* _Document text_:
>>

Strategic ad insertion
The availability of scene-level metadata also brings a number of advantages when it comes to ad-insertion. Firstly, by detecting scene transitions and understanding tone, it can help video providers get the timing right for ad breaks. This helps to prevent ads being inserted at a point that is annoying for the viewer. This is a long standing pain point for video services because if ads are inserted at inopportune moments such as mid-scene or in the middle of an important conversation, it annoys viewers and leads to disengagement. Conversely, if ads are inserted at a time that feels natural, this reduces the negative impact of the ad on the viewer experience, and viewers are more likely to stay engaged.
Secondly, it also serves to enable video providers to deliver contextual ads that are tailored and relevant to the content being viewed at that precise moment, for better ad-targeting. For example, if scene-level analysis determines that a scene features a person chopping fresh ingredients in a kitchen, contextual ads could advertise fresh vegetable delivery services, healthy meal subscription service kits, or even kitchen knife sets. This approach aims to deliver ads that align with what the viewer is watching for a more enjoyable and relevant ad experience. This level of scene context can also help maintain brand safety by avoiding inappropriate and insensitive ad insertion, for example where an ad for a car shows immediately after a road traffic collision.

<<

[Records from a collection]
>>

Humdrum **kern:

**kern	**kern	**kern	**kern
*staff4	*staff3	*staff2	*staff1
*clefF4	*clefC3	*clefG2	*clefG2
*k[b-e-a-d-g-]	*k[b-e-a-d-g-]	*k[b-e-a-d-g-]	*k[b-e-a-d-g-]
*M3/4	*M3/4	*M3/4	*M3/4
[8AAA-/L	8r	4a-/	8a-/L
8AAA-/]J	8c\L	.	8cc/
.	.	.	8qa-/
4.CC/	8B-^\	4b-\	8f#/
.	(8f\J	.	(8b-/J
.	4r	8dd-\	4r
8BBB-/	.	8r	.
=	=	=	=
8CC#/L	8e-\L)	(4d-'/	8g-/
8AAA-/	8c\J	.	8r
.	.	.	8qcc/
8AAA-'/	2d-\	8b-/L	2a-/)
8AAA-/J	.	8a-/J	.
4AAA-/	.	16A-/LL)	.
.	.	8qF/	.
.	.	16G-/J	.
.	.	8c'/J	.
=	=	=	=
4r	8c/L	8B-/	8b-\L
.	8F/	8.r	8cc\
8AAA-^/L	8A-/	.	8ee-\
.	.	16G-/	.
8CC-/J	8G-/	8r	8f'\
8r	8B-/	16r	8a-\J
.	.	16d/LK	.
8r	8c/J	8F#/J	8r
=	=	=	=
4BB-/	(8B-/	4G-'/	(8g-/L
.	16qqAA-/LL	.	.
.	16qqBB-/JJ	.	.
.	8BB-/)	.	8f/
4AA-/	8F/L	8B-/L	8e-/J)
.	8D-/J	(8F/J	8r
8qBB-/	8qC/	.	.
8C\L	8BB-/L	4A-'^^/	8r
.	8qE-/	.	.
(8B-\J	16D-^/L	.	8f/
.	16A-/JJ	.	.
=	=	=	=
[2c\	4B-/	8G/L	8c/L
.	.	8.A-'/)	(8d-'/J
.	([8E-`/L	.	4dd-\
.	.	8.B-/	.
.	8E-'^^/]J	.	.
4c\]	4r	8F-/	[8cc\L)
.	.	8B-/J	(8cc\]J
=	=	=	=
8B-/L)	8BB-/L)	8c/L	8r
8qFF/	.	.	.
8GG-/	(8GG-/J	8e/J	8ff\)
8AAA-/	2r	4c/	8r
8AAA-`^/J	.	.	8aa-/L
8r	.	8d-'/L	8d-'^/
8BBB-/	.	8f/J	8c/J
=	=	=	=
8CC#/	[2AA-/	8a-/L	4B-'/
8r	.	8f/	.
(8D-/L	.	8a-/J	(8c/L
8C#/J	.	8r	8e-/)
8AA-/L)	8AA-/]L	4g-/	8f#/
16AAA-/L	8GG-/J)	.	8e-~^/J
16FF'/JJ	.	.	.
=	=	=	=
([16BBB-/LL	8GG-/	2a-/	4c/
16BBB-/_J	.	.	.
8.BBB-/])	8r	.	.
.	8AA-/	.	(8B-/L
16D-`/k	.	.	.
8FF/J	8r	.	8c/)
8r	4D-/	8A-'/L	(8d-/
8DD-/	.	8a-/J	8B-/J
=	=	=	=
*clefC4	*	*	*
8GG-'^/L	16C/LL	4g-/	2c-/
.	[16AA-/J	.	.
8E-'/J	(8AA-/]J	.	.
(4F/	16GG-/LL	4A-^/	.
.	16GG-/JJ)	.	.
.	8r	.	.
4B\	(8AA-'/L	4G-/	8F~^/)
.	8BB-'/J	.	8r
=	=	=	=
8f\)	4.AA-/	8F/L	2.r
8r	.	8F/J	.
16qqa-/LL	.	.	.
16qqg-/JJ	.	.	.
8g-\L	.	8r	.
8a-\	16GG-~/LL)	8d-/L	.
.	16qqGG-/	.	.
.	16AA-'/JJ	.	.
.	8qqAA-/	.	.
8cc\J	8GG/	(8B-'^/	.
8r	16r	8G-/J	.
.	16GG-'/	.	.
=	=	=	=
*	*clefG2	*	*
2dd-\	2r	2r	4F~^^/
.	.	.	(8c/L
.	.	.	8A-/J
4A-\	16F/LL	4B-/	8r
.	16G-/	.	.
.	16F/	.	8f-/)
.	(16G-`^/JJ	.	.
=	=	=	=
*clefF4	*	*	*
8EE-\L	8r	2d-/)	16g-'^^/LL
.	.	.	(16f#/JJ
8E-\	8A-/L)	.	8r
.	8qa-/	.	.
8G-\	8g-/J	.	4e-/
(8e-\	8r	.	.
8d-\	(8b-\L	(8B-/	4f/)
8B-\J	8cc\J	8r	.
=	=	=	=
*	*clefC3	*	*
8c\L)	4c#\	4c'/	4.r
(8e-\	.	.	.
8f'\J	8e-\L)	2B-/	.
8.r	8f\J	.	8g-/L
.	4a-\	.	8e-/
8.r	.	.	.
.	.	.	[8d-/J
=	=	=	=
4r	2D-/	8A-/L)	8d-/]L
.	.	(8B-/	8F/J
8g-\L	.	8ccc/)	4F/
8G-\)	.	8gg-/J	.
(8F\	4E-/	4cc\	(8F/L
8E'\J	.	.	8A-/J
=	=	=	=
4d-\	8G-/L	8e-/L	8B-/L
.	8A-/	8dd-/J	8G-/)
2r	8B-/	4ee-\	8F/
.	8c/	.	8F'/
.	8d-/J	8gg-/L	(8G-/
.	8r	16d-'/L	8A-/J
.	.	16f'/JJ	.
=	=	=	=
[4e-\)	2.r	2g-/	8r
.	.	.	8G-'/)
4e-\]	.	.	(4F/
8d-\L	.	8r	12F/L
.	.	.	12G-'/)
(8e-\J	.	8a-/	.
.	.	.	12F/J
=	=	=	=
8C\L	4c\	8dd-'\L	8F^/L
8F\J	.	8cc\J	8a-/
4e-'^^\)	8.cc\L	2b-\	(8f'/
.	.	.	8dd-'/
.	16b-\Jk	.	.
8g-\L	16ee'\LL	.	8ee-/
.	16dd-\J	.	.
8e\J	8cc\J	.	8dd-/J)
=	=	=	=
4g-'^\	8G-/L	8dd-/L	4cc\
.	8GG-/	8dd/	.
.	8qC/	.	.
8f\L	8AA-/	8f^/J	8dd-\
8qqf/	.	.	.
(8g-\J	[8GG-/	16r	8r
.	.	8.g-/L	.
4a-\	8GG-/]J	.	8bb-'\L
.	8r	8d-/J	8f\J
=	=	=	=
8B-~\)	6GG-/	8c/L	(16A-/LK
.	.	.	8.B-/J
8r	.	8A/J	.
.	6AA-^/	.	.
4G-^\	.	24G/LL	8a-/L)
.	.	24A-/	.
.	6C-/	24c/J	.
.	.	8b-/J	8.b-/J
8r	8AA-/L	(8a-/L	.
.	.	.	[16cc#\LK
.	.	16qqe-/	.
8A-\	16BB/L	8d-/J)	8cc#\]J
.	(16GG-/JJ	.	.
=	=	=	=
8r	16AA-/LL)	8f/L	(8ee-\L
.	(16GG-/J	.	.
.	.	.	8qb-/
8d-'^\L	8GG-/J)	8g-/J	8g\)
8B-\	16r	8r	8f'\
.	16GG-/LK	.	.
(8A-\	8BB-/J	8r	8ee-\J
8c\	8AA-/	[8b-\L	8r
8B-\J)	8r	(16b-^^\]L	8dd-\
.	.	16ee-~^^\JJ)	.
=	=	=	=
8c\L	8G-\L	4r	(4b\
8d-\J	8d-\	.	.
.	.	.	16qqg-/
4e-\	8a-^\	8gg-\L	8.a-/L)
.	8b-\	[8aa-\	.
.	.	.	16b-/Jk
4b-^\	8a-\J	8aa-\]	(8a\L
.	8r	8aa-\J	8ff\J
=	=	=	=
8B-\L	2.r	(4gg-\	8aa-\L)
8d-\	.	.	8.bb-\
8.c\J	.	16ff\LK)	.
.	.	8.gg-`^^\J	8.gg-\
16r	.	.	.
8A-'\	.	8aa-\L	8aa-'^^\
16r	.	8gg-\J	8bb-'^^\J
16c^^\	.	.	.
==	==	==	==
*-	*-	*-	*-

<<

* _To do_: Duplicate the passage of the ad insertion text starting with "Strategic ad insertion" and going on through "to stay engaged.". Rely only on the text about ad insertion and set the material aside.

* _Response to this exercise_:
Strategic ad insertion
The availability of scene-level metadata also brings a number of advantages when it comes to ad-insertion. Firstly, by detecting scene transitions and understanding tone, it can help video providers get the timing right for ad breaks. This helps to prevent ads being inserted at a point that is annoying for the viewer. This is a long standing pain point for video services because if ads are inserted at inopportune moments such as mid-scene or in the middle of an important conversation, it annoys viewers and leads to disengagement. Conversely, if ads are inserted at a time that feels natural, this reduces the negative impact of the ad on the viewer experience, and viewers are more likely to stay engaged.